Highlights from Literature

What is the most effective treatment for actinic keratosis? A head-to-head comparison of 4 field treatments

by Emily Newsom, MD

Jansen, Kessels, Nelemans, et al. Randomized Trial of Four Treatment Approaches for Actinic Keratosis. N Engl J Med 2019; 380:935-946. DOI: 10.1056/NEJMoa1811850

Actinic keratosis (AK) is an extremely common pre-cancerous skin lesion caused by ultraviolet radiation exposure. Cryosurgery is typically used for focal lesions, while field therapy is used for more extensive ill-defined actinic keratoses in a continuous area. There is no consensus on which field therapy is preferred.

A group out of the Netherlands has published a multi-center, single-blind, randomized controlled trial to compare treatment success at 12 months of 4 treatment modalities: fluorouracil 5% cream, imiquimod 5% cream, ingenol mebutate 0.015% gel, and methyl aminolevulinate PDT (MAL-PDT) in 624 patients with actinic keratoses. No commercial support was provided for the trial.  
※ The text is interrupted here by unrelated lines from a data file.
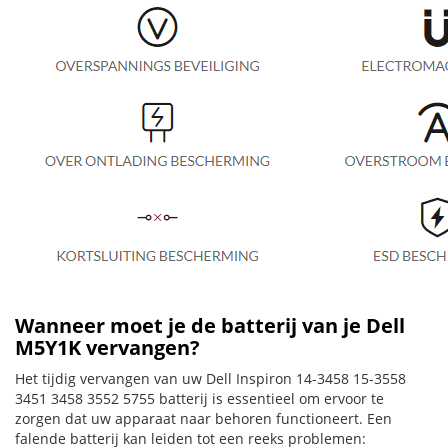
Wanneer moet je de batterij van je Dell
M5Y1K vervangen?
Het tijdig vervangen van uw Dell Inspiron 14-3458 15-3558
3451 3458 3552 5755 batterij is essentieel om ervoor te
zorgen dat uw apparaat naar behoren functioneert. Een
falende batterij kan leiden tot een reeks problemen: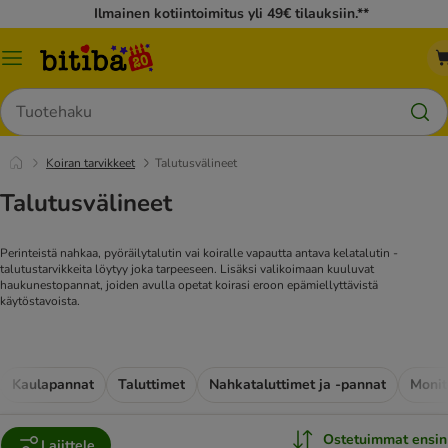
Ilmainen kotiintoimitus yli 49€ tilauksiin.**
Katalogivalikko
Hae
Koiran tarvikkeet
Talutusvälineet
Talutusvälineet
Perinteistä nahkaa, pyöräilytalutin vai koiralle vapautta antava kelatalutin -
talutustarvikkeita löytyy joka tarpeeseen. Lisäksi valikoimaan kuuluvat
haukunestopannat, joiden avulla opetat koirasi eroon epämiellyttävistä
käytöstavoista.
Kaulapannat
Taluttimet
Nahkataluttimet ja -pannat
Monit
Ostetuimmat ensin
Lajittele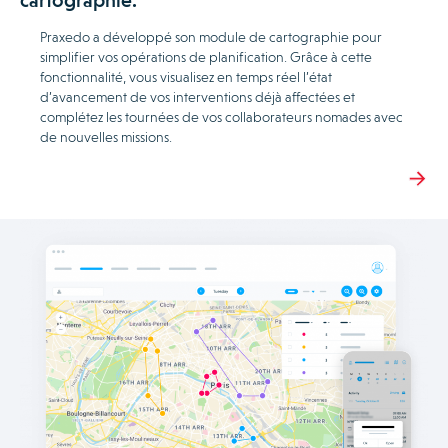
cartographie.
Praxedo a développé son module de cartographie pour
simplifier vos opérations de planification. Grâce à cette
fonctionnalité, vous visualisez en temps réel l’état
d’avancement de vos interventions déjà affectées et
complétez les tournées de vos collaborateurs nomades avec
de nouvelles missions.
The treatment protocols are as follows:  fluorouracil was applied twice daily for 4 weeks; imiquimod was applied once daily 3 times a week for 4 weeks. For ingenol, one 0.47 g tube was applied once a day for 3 days to an area of 25 cm2. For MAL-PDT, a thin layer of MAL cream was applied, covered with aluminum foil for 3 hours, and illuminated with LED light at a wavelength of 635 nm for 7.23 minutes. Some patients received a 2nd treatment in case of insufficient treatment response. Treatment success was defined as a 75% or more reduction of AKs. The number and extent of AKs was measured at baseline, 3 months and 12 months after treatment by a blinded investigator.

The results are illustrated in Table 2. The “modified intention-to-treat” group included 602 patients who started treatment and were evaluated at 3 and 12 months post-treatment. In this group, the cumulative probability of treatment success at 12 months for fluorouracil was 74.7%, for imiquimod 53.9%, MAL-PDT 37.7%, and ingenol mebutate 28.9%, according to the modified intention-to-treat analysis.

Overall, fluorouracil was found to be the most effective at treating actinic keratoses. Adherence was higher in the ingenol group (98.7%) and MAL-PDT (96.8%) compared to the fluorouracil group (88.7%) and imiquimod group (88.2%). Patient satisfaction with treatment overall was highest in fluorouracil group.  Cosmetic outcome was best in the MAL-PDT group.  

The significant superiority in efficacy of fluorouracil 5% was interesting. Of note, aminolevulanic acid photodynamic therapy (ALA-PDT), which is available in the US, was not studied. Also notable is the use of alternative protocols, for example use of imiquimod more than 3 times a week, could result in different efficacy. Combination of multiple treatment modalities was also not studied.

Patient preference and lifestyle should be considered.  The authors note that about half of patients assessed for eligibility declined participation due to the patient’s specific preference for one of the four modalities. Although MAL-PDT and ingenol had lower efficacy, their higher adherence and shorter, more convenient protocol may make these methods a good choice for certain patients. From a cost perspective, fluorouracil is an attractive option.